# House cat documentary this week



## 21Rouge (Jul 20, 2013)

This is most applicable to Canadian members of CF as there is a new original episode of the CBC show in the series "The Nature of Things" called _The Lion in Your Living Room_.

The Lion in Your Living Room - The Nature of Things


----------



## Marcia (Dec 26, 2010)

Wow, the commenters don't seem to like what they think will be aired!! It would be interesting to see how the cat is portrayed. I for one am always amazed at the stealth and cunning a kitten will exhibit even at a very young age. Nothing gives me more pleasure than watching my foster babies grow up and learn important life lessons from each other like the stalking, to the take down as a wild feline would do, to the biting of the neck (the kill). All practice for survival in the wild but completely unnecessary in our homes yet it is totally inbred in them.


----------



## Jenny bf (Jul 13, 2013)

The commenters certainly seem to have missed the point of the programme in my view.

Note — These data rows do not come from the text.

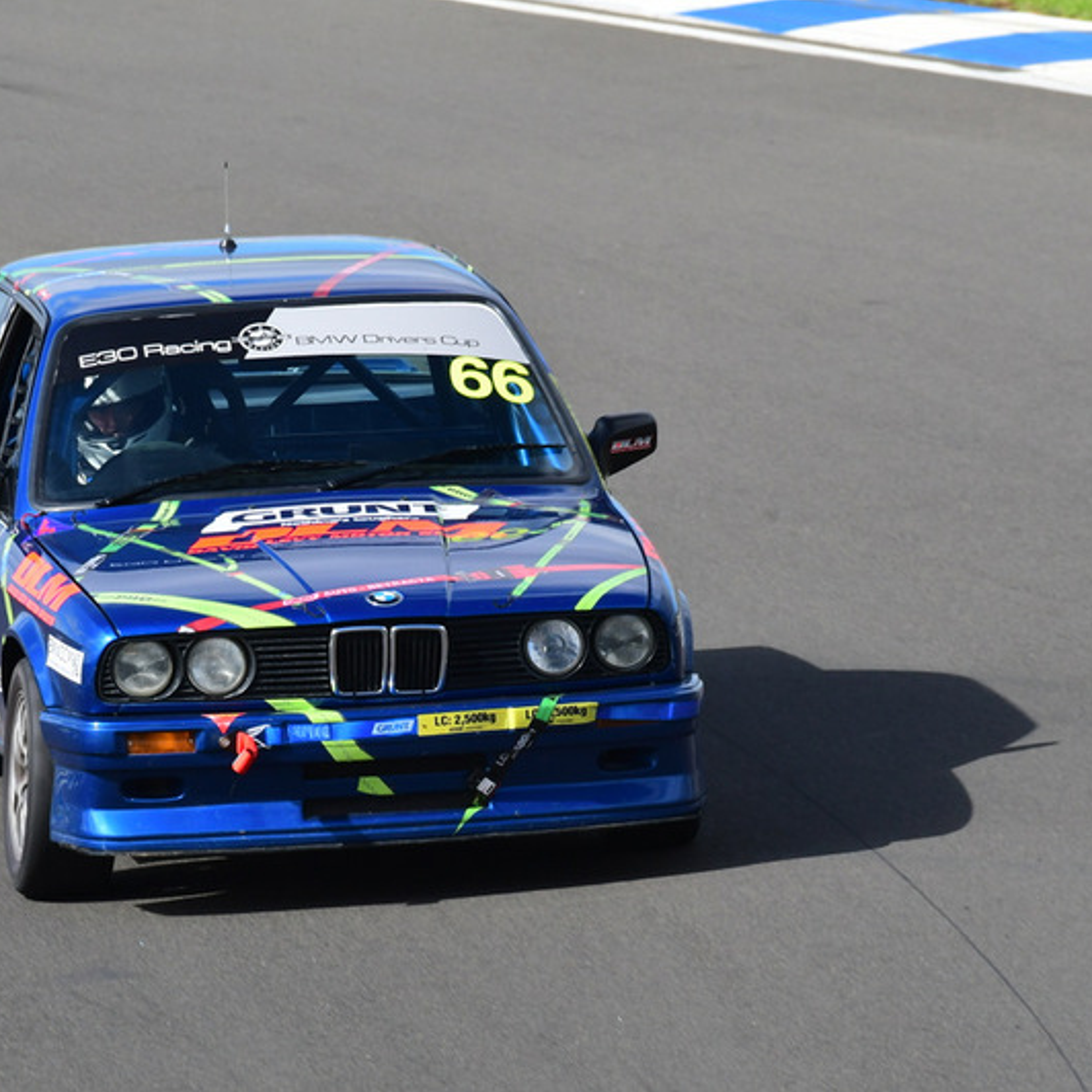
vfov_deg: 1.8
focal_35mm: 959
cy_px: 546
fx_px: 34227
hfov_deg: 1.8
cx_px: 347
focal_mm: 500
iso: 640
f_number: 11
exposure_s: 1/640
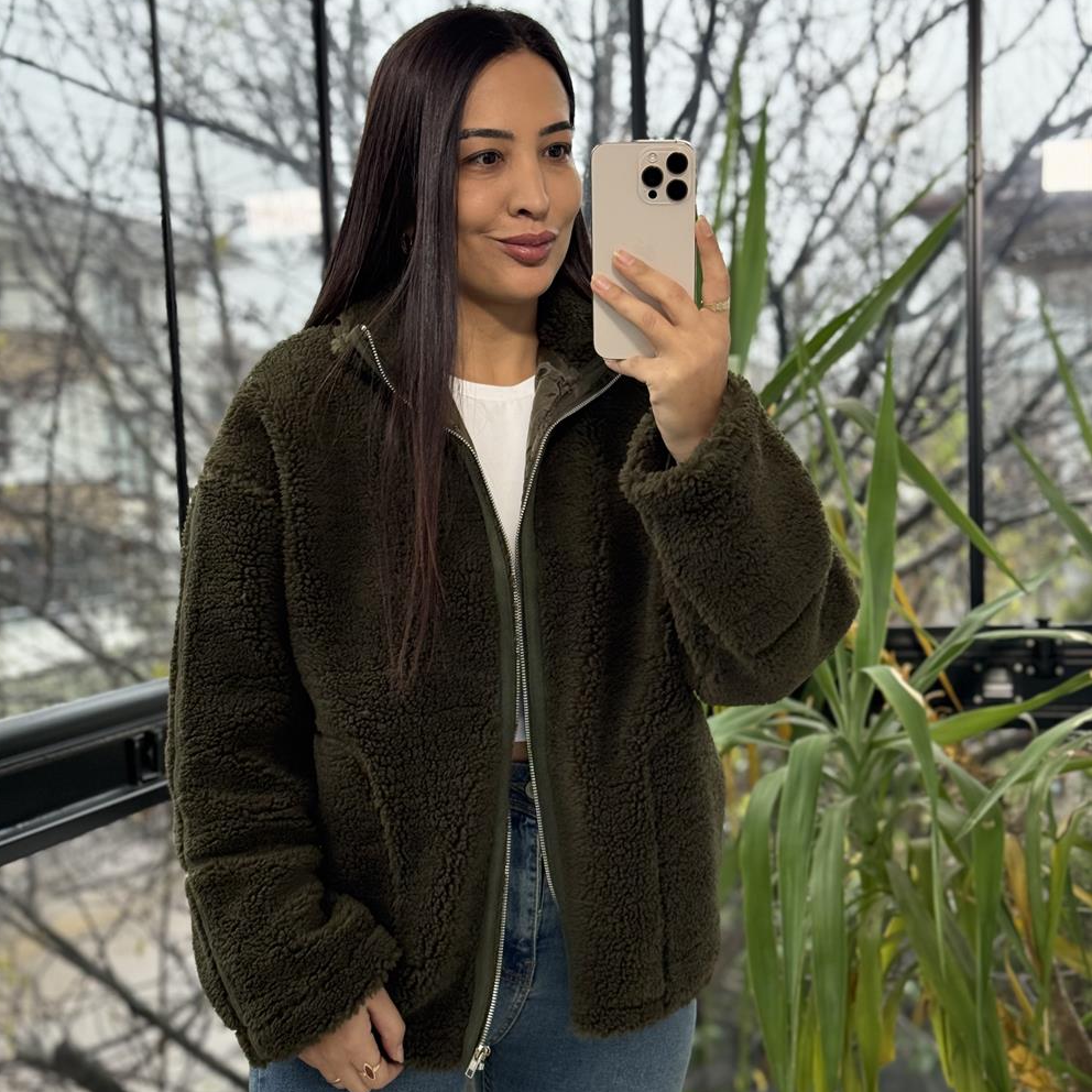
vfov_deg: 30.0
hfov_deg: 30.0
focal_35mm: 57
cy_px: 650
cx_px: 543
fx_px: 2034
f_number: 1.78
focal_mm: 6.76
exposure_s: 1/100
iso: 160
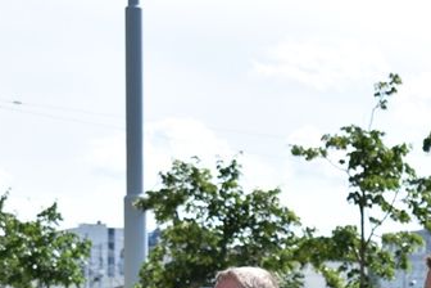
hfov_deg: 9.5
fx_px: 2514
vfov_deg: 6.5
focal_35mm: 210
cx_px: 648
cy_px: 408
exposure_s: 1/250
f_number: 8
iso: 100
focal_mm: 46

I also find it fascinating that their behaviour is still so similar to that of the big wild cats. The programme sounds very similar to one the BBC did last year and it was amazing. Will be looking for this one on You Tube after airing


----------



## cat owner again (Dec 14, 2012)

I have one lion and one house cat.


----------



## BotanyBlack (Apr 6, 2011)

I would have everyone know. My cats are perfectly , completely domesticated. Unless you are about 3" tall and look yummy..... :devil


----------